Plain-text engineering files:
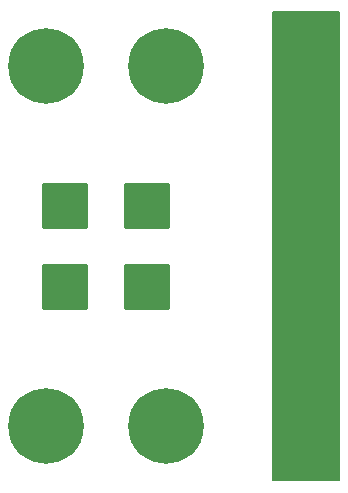
<source format=gbr>
%TF.GenerationSoftware,KiCad,Pcbnew,6.0.11+dfsg-1~bpo11+1*%
%TF.CreationDate,2023-05-25T08:31:50+00:00*%
%TF.ProjectId,SIPM02,5349504d-3032-42e6-9b69-6361645f7063,rev?*%
%TF.SameCoordinates,Original*%
%TF.FileFunction,Soldermask,Top*%
%TF.FilePolarity,Negative*%
%FSLAX46Y46*%
G04 Gerber Fmt 4.6, Leading zero omitted, Abs format (unit mm)*
G04 Created by KiCad (PCBNEW 6.0.11+dfsg-1~bpo11+1) date 2023-05-25 08:31:50*
%MOMM*%
%LPD*%
G01*
G04 APERTURE LIST*
G04 Aperture macros list*
%AMRoundRect*
0 Rectangle with rounded corners*
0 $1 Rounding radius*
0 $2 $3 $4 $5 $6 $7 $8 $9 X,Y pos of 4 corners*
0 Add a 4 corners polygon primitive as box body*
4,1,4,$2,$3,$4,$5,$6,$7,$8,$9,$2,$3,0*
0 Add four circle primitives for the rounded corners*
1,1,$1+$1,$2,$3*
1,1,$1+$1,$4,$5*
1,1,$1+$1,$6,$7*
1,1,$1+$1,$8,$9*
0 Add four rect primitives between the rounded corners*
20,1,$1+$1,$2,$3,$4,$5,0*
20,1,$1+$1,$4,$5,$6,$7,0*
20,1,$1+$1,$6,$7,$8,$9,0*
20,1,$1+$1,$8,$9,$2,$3,0*%
%AMFreePoly0*
4,1,21,1.836777,1.930194,1.906366,1.874698,1.944986,1.794504,1.950000,1.750000,1.950000,-1.750000,1.930194,-1.836777,1.874698,-1.906366,1.794504,-1.944986,1.750000,-1.950000,-1.750000,-1.950000,-1.836777,-1.930194,-1.906366,-1.874698,-1.944986,-1.794504,-1.950000,-1.750000,-1.950000,1.750000,-1.930194,1.836777,-1.874698,1.906366,-1.794504,1.944986,-1.750000,1.950000,1.750000,1.950000,
1.836777,1.930194,1.836777,1.930194,$1*%
G04 Aperture macros list end*
%ADD10C,0.150000*%
%ADD11C,6.400000*%
%ADD12RoundRect,0.200000X-0.762000X-0.762000X0.762000X-0.762000X0.762000X0.762000X-0.762000X0.762000X0*%
%ADD13FreePoly0,0.000000*%
%ADD14FreePoly0,90.000000*%
%ADD15FreePoly0,180.000000*%
%ADD16FreePoly0,270.000000*%
%ADD17RoundRect,0.200000X0.762000X0.762000X-0.762000X0.762000X-0.762000X-0.762000X0.762000X-0.762000X0*%
G04 APERTURE END LIST*
D10*
G36*
X29972000Y508000D02*
G01*
X24384000Y508000D01*
X24384000Y40132000D01*
X29972000Y40132000D01*
X29972000Y508000D01*
G37*
X29972000Y508000D02*
X24384000Y508000D01*
X24384000Y40132000D01*
X29972000Y40132000D01*
X29972000Y508000D01*
D11*
%TO.C,M2*%
X5207000Y5080000D03*
%TD*%
%TO.C,M3*%
X5207000Y35560000D03*
%TD*%
D12*
%TO.C,J10*%
X25273000Y20828000D03*
X27813000Y20828000D03*
%TD*%
%TO.C,J8*%
X25273000Y18288000D03*
X27813000Y18288000D03*
%TD*%
%TO.C,J4*%
X25273000Y2540000D03*
X27813000Y2540000D03*
%TD*%
%TO.C,J9*%
X25273000Y15748000D03*
X27813000Y15748000D03*
%TD*%
D13*
%TO.C,U1*%
X6837000Y16870000D03*
D14*
X13737000Y16870000D03*
D15*
X13737000Y23770000D03*
D16*
X6837000Y23770000D03*
%TD*%
D12*
%TO.C,J1*%
X25273000Y33020000D03*
X27813000Y33020000D03*
%TD*%
%TO.C,J2*%
X25273000Y35560000D03*
X27813000Y35560000D03*
%TD*%
%TO.C,J3*%
X25273000Y38100000D03*
X27813000Y38100000D03*
%TD*%
D17*
%TO.C,J5*%
X27813000Y5080000D03*
X25273000Y5080000D03*
%TD*%
%TO.C,J6*%
X27813000Y7620000D03*
X25273000Y7620000D03*
%TD*%
D12*
%TO.C,J7*%
X25273000Y23368000D03*
X27813000Y23368000D03*
%TD*%
D11*
%TO.C,M1*%
X15367000Y5080000D03*
%TD*%
%TO.C,M4*%
X15367000Y35560000D03*
%TD*%
M02*

</source>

Problem requirements:
Where a line of the records above holds the word "dfsg", copy that line.

Expected answer:
%TF.GenerationSoftware,KiCad,Pcbnew,6.0.11+dfsg-1~bpo11+1*%
G04 Created by KiCad (PCBNEW 6.0.11+dfsg-1~bpo11+1) date 2023-05-25 08:31:50*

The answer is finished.